In April of 2004 Young presented the M3 Forum a 103-page single-spaced paper on his embracement of universal reconciliation, which is a form of universalism that holds all must come to God through Jesus Christ either before or after they die (xiv). Two years later, while still holding this heresy, he completed the manuscript for The Shack. Young’s friends saw potential in the story and encouraged him to have it published, but since they opposed the universalism embedded in it, they spent a little over a year trying to remove it. When the manuscript was rejected by mainline Christian publishers, Young started Windblown Media to distribute the book (xviii–xix). De Young notes, “in 2008, [Young] claimed that he has moved away from this position by stating that he does not want to be pinned down, that he is a person in flux, that he is not ‘a universalist,’” but maintains that “many of the beliefs of universal reconciliation remain in the novel” (xx).

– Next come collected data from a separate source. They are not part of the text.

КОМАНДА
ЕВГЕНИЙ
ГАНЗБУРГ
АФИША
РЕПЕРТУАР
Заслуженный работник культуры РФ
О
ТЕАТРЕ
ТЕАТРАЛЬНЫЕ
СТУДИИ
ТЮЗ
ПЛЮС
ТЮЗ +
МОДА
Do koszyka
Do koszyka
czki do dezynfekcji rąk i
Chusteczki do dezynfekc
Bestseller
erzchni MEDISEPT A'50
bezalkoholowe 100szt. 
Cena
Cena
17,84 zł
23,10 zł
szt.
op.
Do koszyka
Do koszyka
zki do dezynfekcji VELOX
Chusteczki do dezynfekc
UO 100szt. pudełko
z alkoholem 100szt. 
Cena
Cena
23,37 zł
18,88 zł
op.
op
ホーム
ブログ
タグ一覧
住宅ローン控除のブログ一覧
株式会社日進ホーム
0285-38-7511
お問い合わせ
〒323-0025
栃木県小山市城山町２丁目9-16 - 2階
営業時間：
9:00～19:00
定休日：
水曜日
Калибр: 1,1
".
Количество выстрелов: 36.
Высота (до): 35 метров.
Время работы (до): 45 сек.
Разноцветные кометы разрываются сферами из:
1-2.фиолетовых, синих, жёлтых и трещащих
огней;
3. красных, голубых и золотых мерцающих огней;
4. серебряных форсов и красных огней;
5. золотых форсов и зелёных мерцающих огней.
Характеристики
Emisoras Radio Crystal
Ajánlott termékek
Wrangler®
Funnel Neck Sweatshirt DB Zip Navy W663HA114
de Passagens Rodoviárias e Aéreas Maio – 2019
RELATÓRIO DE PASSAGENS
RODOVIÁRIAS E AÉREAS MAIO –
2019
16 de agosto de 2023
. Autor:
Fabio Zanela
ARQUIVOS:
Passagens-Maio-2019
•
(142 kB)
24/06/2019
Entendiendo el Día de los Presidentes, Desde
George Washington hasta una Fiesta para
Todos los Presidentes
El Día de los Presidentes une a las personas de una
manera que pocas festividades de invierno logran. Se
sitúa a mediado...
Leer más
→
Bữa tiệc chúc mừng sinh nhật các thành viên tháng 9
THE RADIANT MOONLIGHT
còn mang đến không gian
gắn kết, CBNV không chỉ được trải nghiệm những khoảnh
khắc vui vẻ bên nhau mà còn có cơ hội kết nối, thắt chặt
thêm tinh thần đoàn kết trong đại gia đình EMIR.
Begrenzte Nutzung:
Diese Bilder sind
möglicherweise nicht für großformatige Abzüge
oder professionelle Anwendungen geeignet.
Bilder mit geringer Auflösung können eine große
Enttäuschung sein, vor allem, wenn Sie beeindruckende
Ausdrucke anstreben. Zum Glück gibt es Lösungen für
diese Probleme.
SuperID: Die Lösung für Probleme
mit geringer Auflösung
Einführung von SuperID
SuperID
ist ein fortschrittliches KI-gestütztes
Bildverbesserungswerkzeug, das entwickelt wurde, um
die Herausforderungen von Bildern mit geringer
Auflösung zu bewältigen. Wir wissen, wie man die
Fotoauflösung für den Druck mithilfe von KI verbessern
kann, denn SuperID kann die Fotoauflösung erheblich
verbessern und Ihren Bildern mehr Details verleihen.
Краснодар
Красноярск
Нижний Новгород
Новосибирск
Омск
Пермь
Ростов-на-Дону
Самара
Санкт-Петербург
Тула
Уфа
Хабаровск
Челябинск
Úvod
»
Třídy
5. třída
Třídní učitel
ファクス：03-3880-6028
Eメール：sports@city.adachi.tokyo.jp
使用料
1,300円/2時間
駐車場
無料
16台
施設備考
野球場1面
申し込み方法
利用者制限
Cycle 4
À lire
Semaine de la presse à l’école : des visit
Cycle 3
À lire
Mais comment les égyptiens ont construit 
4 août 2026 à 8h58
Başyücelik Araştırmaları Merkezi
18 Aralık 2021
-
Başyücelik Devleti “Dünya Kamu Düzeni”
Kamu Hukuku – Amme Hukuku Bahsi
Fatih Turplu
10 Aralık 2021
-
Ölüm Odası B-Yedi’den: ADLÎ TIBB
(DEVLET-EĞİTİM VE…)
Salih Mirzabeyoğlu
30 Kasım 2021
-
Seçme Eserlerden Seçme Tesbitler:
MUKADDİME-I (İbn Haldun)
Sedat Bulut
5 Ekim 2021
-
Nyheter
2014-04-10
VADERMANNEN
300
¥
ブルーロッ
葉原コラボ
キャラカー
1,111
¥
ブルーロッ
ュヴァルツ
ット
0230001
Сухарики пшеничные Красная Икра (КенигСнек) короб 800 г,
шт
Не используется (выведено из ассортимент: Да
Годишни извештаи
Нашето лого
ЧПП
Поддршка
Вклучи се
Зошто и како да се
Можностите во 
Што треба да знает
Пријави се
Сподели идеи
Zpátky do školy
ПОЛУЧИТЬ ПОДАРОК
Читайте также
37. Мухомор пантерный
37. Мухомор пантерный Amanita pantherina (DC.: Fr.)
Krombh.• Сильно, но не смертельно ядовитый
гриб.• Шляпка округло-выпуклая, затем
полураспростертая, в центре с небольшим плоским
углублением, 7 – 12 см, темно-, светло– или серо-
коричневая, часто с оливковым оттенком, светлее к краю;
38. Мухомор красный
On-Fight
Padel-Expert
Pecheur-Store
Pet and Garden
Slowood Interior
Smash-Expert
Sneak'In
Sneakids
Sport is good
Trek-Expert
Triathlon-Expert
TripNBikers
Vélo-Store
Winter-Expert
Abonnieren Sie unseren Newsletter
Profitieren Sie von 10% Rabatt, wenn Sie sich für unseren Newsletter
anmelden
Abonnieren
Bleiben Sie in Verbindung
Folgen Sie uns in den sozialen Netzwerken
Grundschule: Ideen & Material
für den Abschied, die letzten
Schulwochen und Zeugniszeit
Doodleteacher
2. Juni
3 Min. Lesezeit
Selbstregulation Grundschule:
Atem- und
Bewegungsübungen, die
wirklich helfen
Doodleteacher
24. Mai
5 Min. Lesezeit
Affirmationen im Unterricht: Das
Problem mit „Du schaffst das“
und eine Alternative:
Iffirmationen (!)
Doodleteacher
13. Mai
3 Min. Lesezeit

De Young offers clarity to statements in The Shack suggesting universalism. For example, when the Jesus of The Shack says, “Those who love me come from every system that exists. They were Buddhists or Mormons, Baptists or Muslims…I have no desire to make them Christian, but I do want to join them in their transformation into sons and daughters of my Papa,” and “I’ll travel any road to find you,” Young can still honestly say The Shack does not teach universalism—that is, universalism in the form of religious pluralism, albeit not universal reconciliation. De Young observes, therefore, that these statements “may reflect universalism’s teaching that Jesus may even go a thousand times to hell to bring out the wicked who repent there” (139). When The Shack was written, Young did not believe all religions would lead to heaven (religious pluralism); rather, he believed Jesus Christ would eventually save everyone, even souls already in hell (universal reconciliation). Universal reconciliation, therefore, is another form of universalism.

Storytelling is a powerful medium of communication, and Young’s book capitalizes on this principle. So when The Shack portrays God as saying, “I am not who you think I am,” one must understand, “Young is seeking to have Mack (and all readers of The Shack) question his understanding of God, to ‘change the way we think about God forever’” (57). However, Young ultimately “skates along the edge of the precipice of heresy but denies that he is indulging in it” (145). Since there are many Christian readers who have read or plan to read The Shack, my challenge would be for readers of The Shack to also interact with Burning Down “The Shack, which offers helpful insights into the ideas being communicated.